1.2.2 细胞数量对结果的影响 细胞加药处理同“1.2.1”。细胞计数后每份样本分别取1×106、0.33×106、0.5×106、2×106和5×106个细胞至离心管(均为3个平行，共15个样本)，PBS洗1次，1 000 r/min离心5 min后按“1.2.1”中的第3种方式固定，4℃过夜后，PBS洗、染色步骤同“1.2.1”。

1.2.3 固定温度对结果的影响 细胞加药处理同“1.2.1”。细胞计数后每份样本取1×106个细胞至离心管，PBS洗1次，1 000 r/min离心5 min后按“1.2.1”中的第3种方式固定，分别放置于4℃过夜、-20℃过夜、4℃放置6 h后于-20℃过夜和常温过夜(均为3个平行，共12个样本)。第2天，PBS洗、染色步骤同“1.2.1”。

1.2.4 固定时间对结果的影响 细胞加药处理同“1.2.1”。细胞计数后每份样本取1×106个细胞至离心管，PBS洗1次，1 000 r/min离心5 min后按“1.2.1”中的第3种方式固定，分别放置于-20 ℃ 1 d(过夜)，28 d，56 d，70 d(均为3个平行，共12个样本)。固定后，PBS洗、染色步骤同“1.2.1”。

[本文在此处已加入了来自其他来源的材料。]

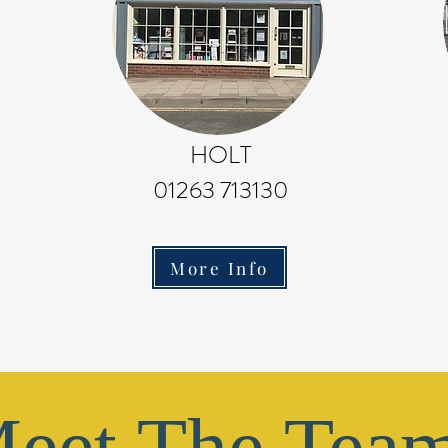
HOLT
01263 713130
More Info
eet The Tea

1.2.5 染色时间对结果的影响 细胞加药处理同“1.2.1”。细胞计数后每份样本取1×106个细胞至离心管，PBS洗1次，1 000 r/min离心5 min后按“1.2.1”中的第3种方式固定，4℃过夜，PBS 洗，加0.5 mL细胞周期试剂染色，分别于染色15 min后放置0、1、2、4、8 h检测(均为3个平行，共15个样本)。

1.3 上机检测

用流式细胞仪检测样本，以FSC-H为横坐标，SSC-H为纵坐标，设置门R1，以FL2-A为横坐标，FL2-W为纵坐标，设置门R2，总共收集R2门内20 000个细胞。

1.4 细胞周期结果分析

Modfit 软件分析，得出各个期细胞百分比及CV值。

1.5 数据统计

2 结果

2.1 固定方式的影响

3种固定方式的检测结果见表1。“70%冷乙醇在涡旋仪上加入”组的CV值大于“70%冷乙醇逐滴加入”组，且差异有统计学意义，而 “PBS和纯乙醇(3 ∶7)”组与“70% 冷乙醇逐滴加入” 组的差异无统计学意义。但从散点图(图1)看，“PBS和纯乙醇(3 ∶7)”组的固定效果最好，表现为细胞群最集中。因此在后续的实验中，均采取PBS和纯冷乙醇(3 ∶7)的方法固定。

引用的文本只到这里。